My solution is to separate the hardwood scraps from other types of waste. Dried hard wood is great as a fire starter in my fireplace. That way it stays out of the landfill and serves a purpose too.
A trash can does not need to be anything special. A simple box made from low-grade plywood will do. I optimized the measurements to create the largest box using the least amount of plywood.
You can build this project with less than half a sheet of plywood. Take a look at the cutting diagram. The dimensions in the drawing are accurate for 3/4" plywood. The panels should be cut to the exact dimensions shown in the diagram.
The width of the side has been calculated for a material thickness of 3/4". If your plywood is thinner, which it probably is, cut the side panels slightly oversize. Trim the panels to fit after the joinery has been cut.
Making the cuts
The build requires only two operations. The panels need to be cut to size, and three panels need to be routed to create rabbet joints where the panels meet. Use your favorite method to size the panels. A table saw works best for this.
The front, back and bottom have 1/4" grooves on some sides that form the rabbets that accept the side panels. The front and back have grooves on the two side edges. The bottom has a groove all around.
The fastest way to rout this groove is on a router table with a sacrificial fence. One tool setup routes all grooves. 1/4" deep, 2/3" wide measured from the edge.
Assembly is straight forward. I used glue and brads to hold the sides together. Screws would make the box even stronger, but they are not really necessary. The glue is plenty strong to hold small pieces of wood. If you happen to have clamps in your shop, use them.

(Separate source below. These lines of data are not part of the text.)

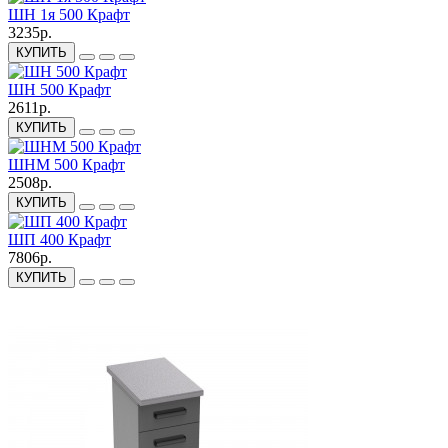
ШН 1я 500 Крафт
3235р.
КУПИТЬ
ШН 500 Крафт
2611р.
КУПИТЬ
ШНМ 500 Крафт
2508р.
КУПИТЬ
ШП 400 Крафт
7806р.
КУПИТЬ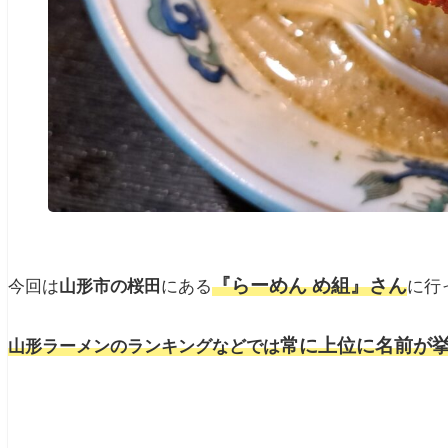
『らーめん め組』さん
今回は
山形市の桜田
にある
に行
常に上位に名前が
山形ラーメンのランキングなどでは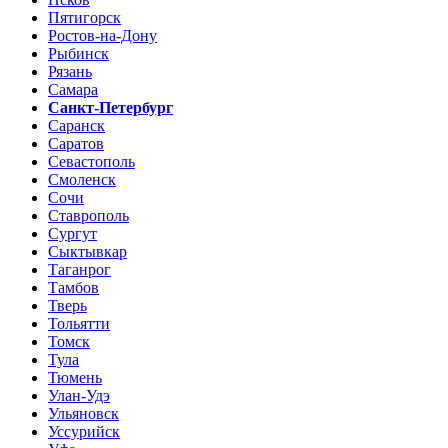
Пятигорск
Ростов-на-Дону
Рыбинск
Рязань
Самара
Санкт-Петербург
Саранск
Саратов
Севастополь
Смоленск
Сочи
Ставрополь
Сургут
Сыктывкар
Таганрог
Тамбов
Тверь
Тольятти
Томск
Тула
Тюмень
Улан-Удэ
Ульяновск
Уссурийск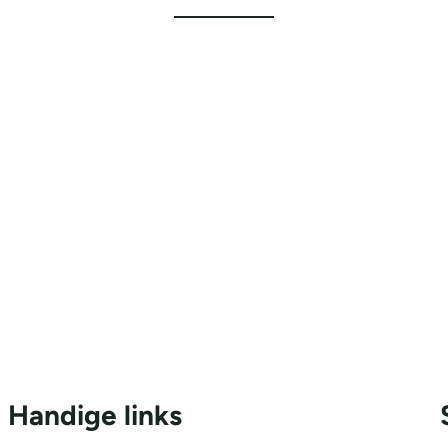
Handige links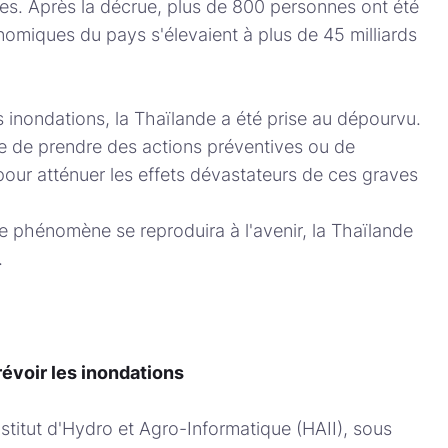
s. Après la décrue, plus de 800 personnes ont été
nomiques du pays s'élevaient à plus de 45 milliards
s inondations, la Thaïlande a été prise au dépourvu.
re de prendre des actions préventives ou de
 pour atténuer les effets dévastateurs de ces graves
e phénomène se reproduira à l'avenir, la Thaïlande
.
prévoir les inondations
nstitut d'Hydro et Agro-Informatique (HAII), sous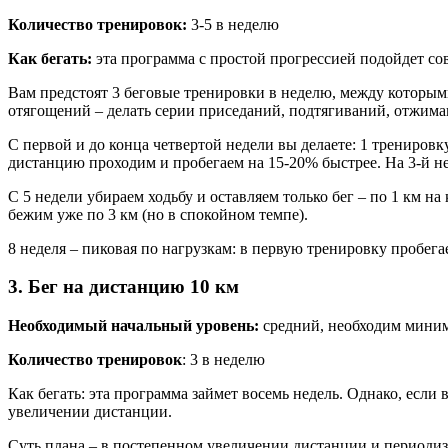
Количество тренировок:
3-5 в неделю
Как бегать:
эта программа с простой прогрессией подойдет со
Вам предстоят 3 беговые тренировки в неделю, между которым
отягощений – делать серии приседаний, подтягиваний, отжима
С первой и до конца четвертой недели вы делаете: 1 тренировк
дистанцию проходим и пробегаем на 15-20% быстрее. На 3-й не
С 5 недели убираем ходьбу и оставляем только бег – по 1 км на
бежим уже по 3 км (но в спокойном темпе).
8 неделя – пиковая по нагрузкам: в первую тренировку пробегае
3. Бег на дистанцию 10 км
Необходимый начальный уровень:
средний, необходим миним
Количество тренировок
: 3 в неделю
Как бегать: эта программа займет восемь недель. Однако, если 
увеличении дистанции.
Суть плана – в постепенном увеличении дистанции и периодиз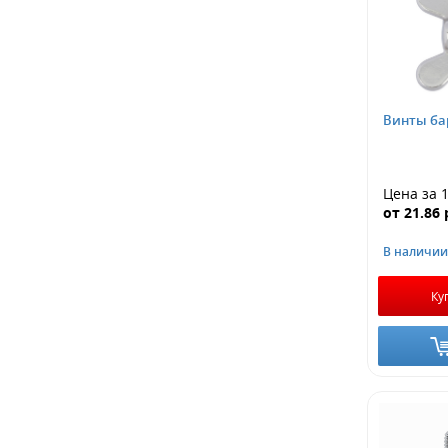
Винты ба
Цена за 
от
21.86
В наличии
Ку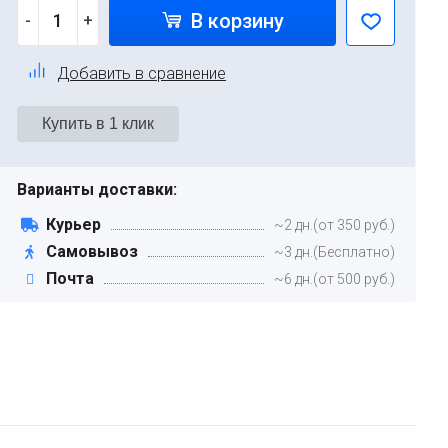
В корзину
-
+
Добавить в сравнение
Варианты доставки:
Курьер
~2 дн.(от 350 руб.)
Самовывоз
~3 дн.(Бесплатно)
Почта
~6 дн.(от 500 руб.)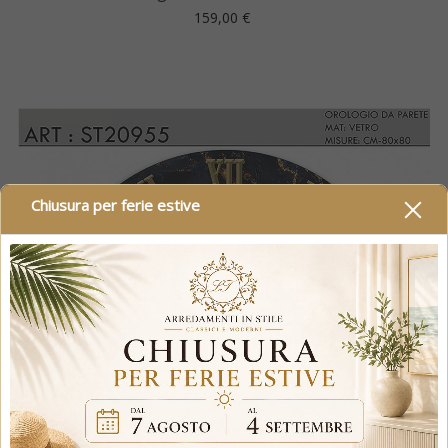
Prezzo
159,00 €
Chiusura per ferie estive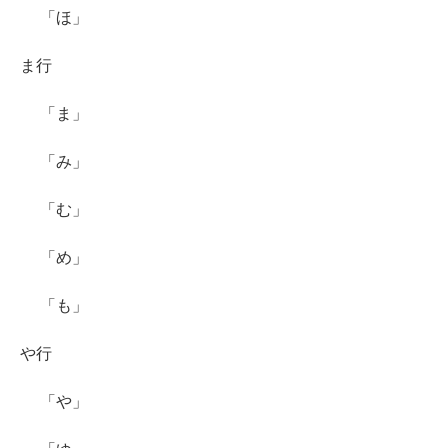
「ほ」
ま行
「ま」
「み」
「む」
「め」
「も」
や行
「や」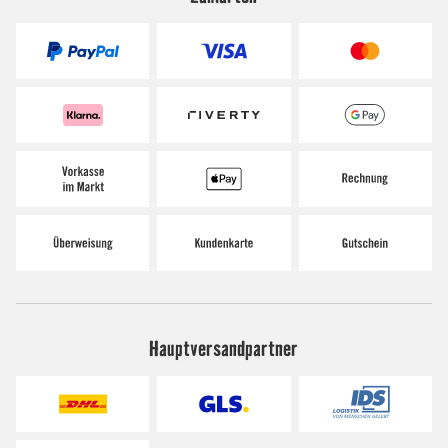
Hauptversandpartner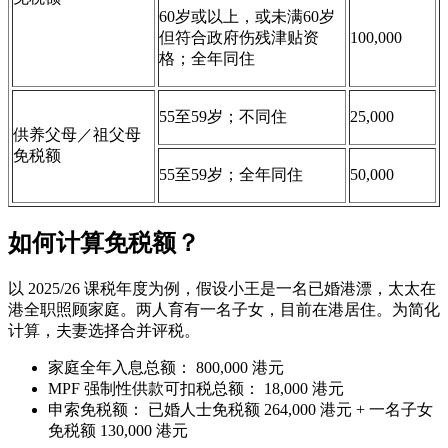
60岁或以上，或未满60岁
但符合政府伤残津贴资
100,000
格；全年同住
55至59岁；不同住
25,000
供养父母／祖父母
免税额
55至59岁；全年同住
50,000
如何计算免税额？
以 2025/26 课税年度为例，假设小王是一名已婚港漂，太太在
港全职照顾家庭。两人育有一名子女，目前在港居住。为简化
计算，夫妻选择合并评税。
家庭全年入息总额： 800,000 港元
MPF 强制性供款可扣税总额： 18,000 港元
申索免税额： 已婚人士免税额 264,000 港元 + 一名子女
免税额 130,000 港元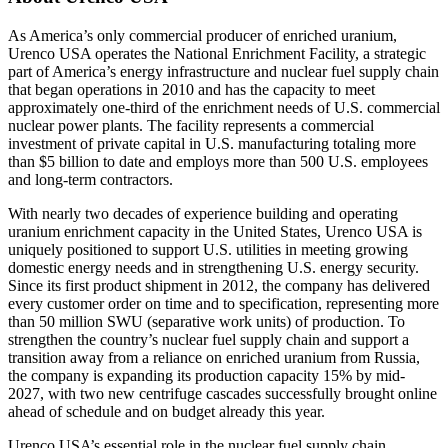
As America’s only commercial producer of enriched uranium,
Urenco USA operates the National Enrichment Facility, a strategic
part of America’s energy infrastructure and nuclear fuel supply chain
that began operations in 2010 and has the capacity to meet
approximately one-third of the enrichment needs of U.S. commercial
nuclear power plants. The facility represents a commercial
investment of private capital in U.S. manufacturing totaling more
than $5 billion to date and employs more than 500 U.S. employees
and long-term contractors.
With nearly two decades of experience building and operating
uranium enrichment capacity in the United States, Urenco USA is
uniquely positioned to support U.S. utilities in meeting growing
domestic energy needs and in strengthening U.S. energy security.
Since its first product shipment in 2012, the company has delivered
every customer order on time and to specification, representing more
than 50 million SWU (separative work units) of production. To
strengthen the country’s nuclear fuel supply chain and support a
transition away from a reliance on enriched uranium from Russia,
the company is expanding its production capacity 15% by mid-
2027, with two new centrifuge cascades successfully brought online
ahead of schedule and on budget already this year.
Urenco USA’s essential role in the nuclear fuel supply chain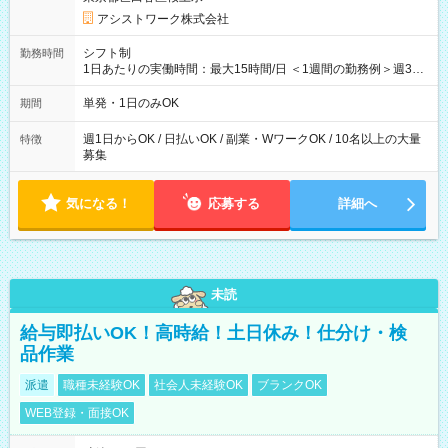
アシストワーク株式会社
シフト制
勤務時間
1日あたりの実働時間：最大15時間/日 ＜1週間の勤務例＞週3回
勤務 勤務：月・水・金 休み：火・木・土・日 好きな時にお仕事
可能です！ ※1日あたりの最大実働時間は日勤、夜勤共に勤務し
単発・1日のみOK
期間
た時間になります。
週1日からOK / 日払いOK / 副業・WワークOK / 10名以上の大量
特徴
募集
気になる！
応募する
詳細へ
未読
給与即払いOK！高時給！土日休み！仕分け・検
品作業
派遣
職種未経験OK
社会人未経験OK
ブランクOK
WEB登録・面接OK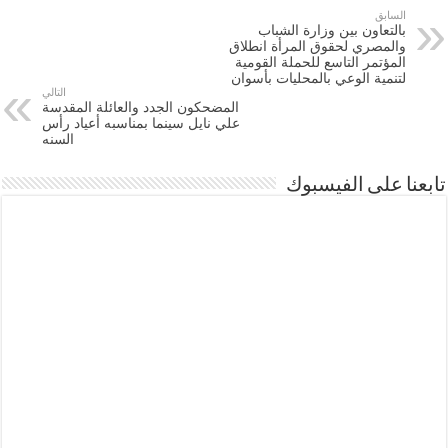
السابق
بالتعاون بين وزارة الشباب
والمصري لحقوق المرأة انطلاق
المؤتمر التاسع للحملة القومية
لتنمية الوعي بالمحليات بأسوان
التالي
المضحكون الجدد والعائلة المقدسة
علي نايل سينما بمناسبه أعياد رأس
السنه
تابعنا على الفيسبوك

I built my version out of low grade plywood. The inside is going to get dinged up anyways. I added rollers to the bottom of the trash can so it can be easily move to where I am working. Most of the time the can is going to stay close to the chop saw, the most productive waste producer.
The dimensions of this build can be easily scaled up to produce a larger trash can. Some dimensions produce less waste when cut from a 8x4 sheet of plywood than others. If you find a good design, please share your dimensions with our community.
The rabbet joints are not really necessary. If you are in a hurry, you can use butt-joints reinforced with nails or screws. The box will not be as strong, but still plenty strong enough for what it is going to be used for.